===== Data provided
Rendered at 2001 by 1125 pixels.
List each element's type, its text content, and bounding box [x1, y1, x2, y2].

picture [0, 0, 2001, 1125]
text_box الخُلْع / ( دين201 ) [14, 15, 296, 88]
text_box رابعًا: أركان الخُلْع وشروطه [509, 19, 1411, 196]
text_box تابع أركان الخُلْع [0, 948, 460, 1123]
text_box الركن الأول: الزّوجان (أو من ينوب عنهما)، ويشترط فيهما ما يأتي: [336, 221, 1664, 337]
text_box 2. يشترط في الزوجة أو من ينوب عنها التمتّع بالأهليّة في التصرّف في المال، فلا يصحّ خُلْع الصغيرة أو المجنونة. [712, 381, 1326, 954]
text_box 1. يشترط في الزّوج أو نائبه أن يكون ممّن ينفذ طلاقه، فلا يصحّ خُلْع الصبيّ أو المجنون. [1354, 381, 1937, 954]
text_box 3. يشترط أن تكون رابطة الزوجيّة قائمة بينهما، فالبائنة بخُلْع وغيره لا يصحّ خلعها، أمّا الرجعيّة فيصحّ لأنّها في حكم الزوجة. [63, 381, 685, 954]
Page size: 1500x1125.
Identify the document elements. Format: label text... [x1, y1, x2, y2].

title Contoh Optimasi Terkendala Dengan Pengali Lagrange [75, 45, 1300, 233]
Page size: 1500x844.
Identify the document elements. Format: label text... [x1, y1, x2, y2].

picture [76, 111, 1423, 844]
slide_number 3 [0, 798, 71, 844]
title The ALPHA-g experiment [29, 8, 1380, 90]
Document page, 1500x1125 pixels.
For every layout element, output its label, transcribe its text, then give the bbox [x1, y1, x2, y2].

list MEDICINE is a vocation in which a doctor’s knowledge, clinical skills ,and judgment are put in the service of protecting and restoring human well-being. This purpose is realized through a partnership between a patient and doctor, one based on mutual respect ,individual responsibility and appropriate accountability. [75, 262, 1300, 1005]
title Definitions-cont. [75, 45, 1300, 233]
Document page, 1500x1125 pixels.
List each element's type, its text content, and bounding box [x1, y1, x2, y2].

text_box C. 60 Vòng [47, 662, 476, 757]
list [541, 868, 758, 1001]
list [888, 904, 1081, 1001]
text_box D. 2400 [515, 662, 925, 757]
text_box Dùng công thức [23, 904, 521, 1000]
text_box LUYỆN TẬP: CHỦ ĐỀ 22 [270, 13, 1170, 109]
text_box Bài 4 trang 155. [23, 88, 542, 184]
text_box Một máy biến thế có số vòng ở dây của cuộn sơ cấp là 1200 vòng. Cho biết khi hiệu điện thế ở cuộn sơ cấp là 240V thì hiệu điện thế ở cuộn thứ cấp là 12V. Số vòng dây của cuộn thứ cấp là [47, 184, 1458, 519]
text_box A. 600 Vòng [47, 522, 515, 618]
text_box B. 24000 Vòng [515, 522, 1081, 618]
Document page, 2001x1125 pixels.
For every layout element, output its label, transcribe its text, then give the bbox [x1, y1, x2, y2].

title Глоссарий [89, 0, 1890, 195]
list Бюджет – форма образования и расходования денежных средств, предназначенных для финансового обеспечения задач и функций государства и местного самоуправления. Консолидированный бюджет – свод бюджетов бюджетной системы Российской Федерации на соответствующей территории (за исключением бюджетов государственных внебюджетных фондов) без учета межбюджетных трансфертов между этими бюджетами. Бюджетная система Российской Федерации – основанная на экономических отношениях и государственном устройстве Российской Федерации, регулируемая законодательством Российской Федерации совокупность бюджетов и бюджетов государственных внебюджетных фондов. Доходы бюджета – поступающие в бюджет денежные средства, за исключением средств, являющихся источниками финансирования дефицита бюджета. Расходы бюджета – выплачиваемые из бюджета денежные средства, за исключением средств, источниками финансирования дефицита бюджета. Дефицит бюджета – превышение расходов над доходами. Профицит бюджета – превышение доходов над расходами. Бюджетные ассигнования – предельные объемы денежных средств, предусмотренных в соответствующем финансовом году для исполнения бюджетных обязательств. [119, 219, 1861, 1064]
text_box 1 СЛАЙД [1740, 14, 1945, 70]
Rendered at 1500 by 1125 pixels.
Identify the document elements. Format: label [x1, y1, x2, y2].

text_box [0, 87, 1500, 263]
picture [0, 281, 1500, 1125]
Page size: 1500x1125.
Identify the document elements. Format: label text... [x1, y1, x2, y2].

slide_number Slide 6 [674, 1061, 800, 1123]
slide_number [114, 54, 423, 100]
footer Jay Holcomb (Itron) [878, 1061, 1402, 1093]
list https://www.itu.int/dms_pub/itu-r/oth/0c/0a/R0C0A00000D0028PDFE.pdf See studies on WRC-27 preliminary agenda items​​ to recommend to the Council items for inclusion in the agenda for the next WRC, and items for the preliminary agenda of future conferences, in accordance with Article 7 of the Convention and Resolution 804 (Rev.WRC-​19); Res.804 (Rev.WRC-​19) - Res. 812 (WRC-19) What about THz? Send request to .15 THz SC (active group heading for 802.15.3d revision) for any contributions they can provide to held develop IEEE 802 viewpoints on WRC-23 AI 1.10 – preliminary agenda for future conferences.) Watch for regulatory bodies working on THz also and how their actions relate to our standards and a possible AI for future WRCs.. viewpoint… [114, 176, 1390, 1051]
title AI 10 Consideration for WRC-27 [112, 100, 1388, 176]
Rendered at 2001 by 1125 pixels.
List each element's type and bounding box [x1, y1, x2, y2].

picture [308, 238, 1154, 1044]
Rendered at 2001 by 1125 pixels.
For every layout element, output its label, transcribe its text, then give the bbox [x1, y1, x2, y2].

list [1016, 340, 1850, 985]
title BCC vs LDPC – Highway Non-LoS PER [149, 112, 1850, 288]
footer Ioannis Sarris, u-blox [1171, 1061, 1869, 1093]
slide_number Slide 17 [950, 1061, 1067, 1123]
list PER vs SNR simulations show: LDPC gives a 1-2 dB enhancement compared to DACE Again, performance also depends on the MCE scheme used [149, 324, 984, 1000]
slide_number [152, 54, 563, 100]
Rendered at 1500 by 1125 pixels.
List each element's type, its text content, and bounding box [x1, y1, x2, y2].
==========
Set all of the records down again, exactly as they stand.

Rendered at 2001 by 1125 pixels.
List each element's type, its text content, and bounding box [x1, y1, x2, y2].

picture [0, 0, 2001, 1125]
text_box الخُلْع / ( دين201 ) [14, 15, 296, 88]
text_box رابعًا: أركان الخُلْع وشروطه [509, 19, 1411, 196]
text_box تابع أركان الخُلْع [0, 948, 460, 1123]
text_box الركن الأول: الزّوجان (أو من ينوب عنهما)، ويشترط فيهما ما يأتي: [336, 221, 1664, 337]
text_box 2. يشترط في الزوجة أو من ينوب عنها التمتّع بالأهليّة في التصرّف في المال، فلا يصحّ خُلْع الصغيرة أو المجنونة. [712, 381, 1326, 954]
text_box 1. يشترط في الزّوج أو نائبه أن يكون ممّن ينفذ طلاقه، فلا يصحّ خُلْع الصبيّ أو المجنون. [1354, 381, 1937, 954]
text_box 3. يشترط أن تكون رابطة الزوجيّة قائمة بينهما، فالبائنة بخُلْع وغيره لا يصحّ خلعها، أمّا الرجعيّة فيصحّ لأنّها في حكم الزوجة. [63, 381, 685, 954]
Page size: 1500x1125.
Identify the document elements. Format: label text... [x1, y1, x2, y2].

title Contoh Optimasi Terkendala Dengan Pengali Lagrange [75, 45, 1300, 233]
Page size: 1500x844.
Identify the document elements. Format: label text... [x1, y1, x2, y2].

picture [76, 111, 1423, 844]
slide_number 3 [0, 798, 71, 844]
title The ALPHA-g experiment [29, 8, 1380, 90]
Document page, 1500x1125 pixels.
For every layout element, output its label, transcribe its text, then give the bbox [x1, y1, x2, y2].

list MEDICINE is a vocation in which a doctor’s knowledge, clinical skills ,and judgment are put in the service of protecting and restoring human well-being. This purpose is realized through a partnership between a patient and doctor, one based on mutual respect ,individual responsibility and appropriate accountability. [75, 262, 1300, 1005]
title Definitions-cont. [75, 45, 1300, 233]
Document page, 1500x1125 pixels.
List each element's type, its text content, and bounding box [x1, y1, x2, y2].

text_box C. 60 Vòng [47, 662, 476, 757]
list [541, 868, 758, 1001]
list [888, 904, 1081, 1001]
text_box D. 2400 [515, 662, 925, 757]
text_box Dùng công thức [23, 904, 521, 1000]
text_box LUYỆN TẬP: CHỦ ĐỀ 22 [270, 13, 1170, 109]
text_box Bài 4 trang 155. [23, 88, 542, 184]
text_box Một máy biến thế có số vòng ở dây của cuộn sơ cấp là 1200 vòng. Cho biết khi hiệu điện thế ở cuộn sơ cấp là 240V thì hiệu điện thế ở cuộn thứ cấp là 12V. Số vòng dây của cuộn thứ cấp là [47, 184, 1458, 519]
text_box A. 600 Vòng [47, 522, 515, 618]
text_box B. 24000 Vòng [515, 522, 1081, 618]
Document page, 2001x1125 pixels.
For every layout element, output its label, transcribe its text, then give the bbox [x1, y1, x2, y2].

title Глоссарий [89, 0, 1890, 195]
list Бюджет – форма образования и расходования денежных средств, предназначенных для финансового обеспечения задач и функций государства и местного самоуправления. Консолидированный бюджет – свод бюджетов бюджетной системы Российской Федерации на соответствующей территории (за исключением бюджетов государственных внебюджетных фондов) без учета межбюджетных трансфертов между этими бюджетами. Бюджетная система Российской Федерации – основанная на экономических отношениях и государственном устройстве Российской Федерации, регулируемая законодательством Российской Федерации совокупность бюджетов и бюджетов государственных внебюджетных фондов. Доходы бюджета – поступающие в бюджет денежные средства, за исключением средств, являющихся источниками финансирования дефицита бюджета. Расходы бюджета – выплачиваемые из бюджета денежные средства, за исключением средств, источниками финансирования дефицита бюджета. Дефицит бюджета – превышение расходов над доходами. Профицит бюджета – превышение доходов над расходами. Бюджетные ассигнования – предельные объемы денежных средств, предусмотренных в соответствующем финансовом году для исполнения бюджетных обязательств. [119, 219, 1861, 1064]
text_box 1 СЛАЙД [1740, 14, 1945, 70]
Rendered at 1500 by 1125 pixels.
Identify the document elements. Format: label [x1, y1, x2, y2].

text_box [0, 87, 1500, 263]
picture [0, 281, 1500, 1125]
Page size: 1500x1125.
Identify the document elements. Format: label text... [x1, y1, x2, y2].

slide_number Slide 6 [674, 1061, 800, 1123]
slide_number [114, 54, 423, 100]
footer Jay Holcomb (Itron) [878, 1061, 1402, 1093]
list https://www.itu.int/dms_pub/itu-r/oth/0c/0a/R0C0A00000D0028PDFE.pdf See studies on WRC-27 preliminary agenda items​​ to recommend to the Council items for inclusion in the agenda for the next WRC, and items for the preliminary agenda of future conferences, in accordance with Article 7 of the Convention and Resolution 804 (Rev.WRC-​19); Res.804 (Rev.WRC-​19) - Res. 812 (WRC-19) What about THz? Send request to .15 THz SC (active group heading for 802.15.3d revision) for any contributions they can provide to held develop IEEE 802 viewpoints on WRC-23 AI 1.10 – preliminary agenda for future conferences.) Watch for regulatory bodies working on THz also and how their actions relate to our standards and a possible AI for future WRCs.. viewpoint… [114, 176, 1390, 1051]
title AI 10 Consideration for WRC-27 [112, 100, 1388, 176]
Rendered at 2001 by 1125 pixels.
List each element's type and bounding box [x1, y1, x2, y2].

picture [308, 238, 1154, 1044]
Rendered at 2001 by 1125 pixels.
For every layout element, output its label, transcribe its text, then give the bbox [x1, y1, x2, y2].

list [1016, 340, 1850, 985]
title BCC vs LDPC – Highway Non-LoS PER [149, 112, 1850, 288]
footer Ioannis Sarris, u-blox [1171, 1061, 1869, 1093]
slide_number Slide 17 [950, 1061, 1067, 1123]
list PER vs SNR simulations show: LDPC gives a 1-2 dB enhancement compared to DACE Again, performance also depends on the MCE scheme used [149, 324, 984, 1000]
slide_number [152, 54, 563, 100]
Rendered at 1500 by 1125 pixels.
List each element's type, its text content, and bounding box [x1, y1, x2, y2].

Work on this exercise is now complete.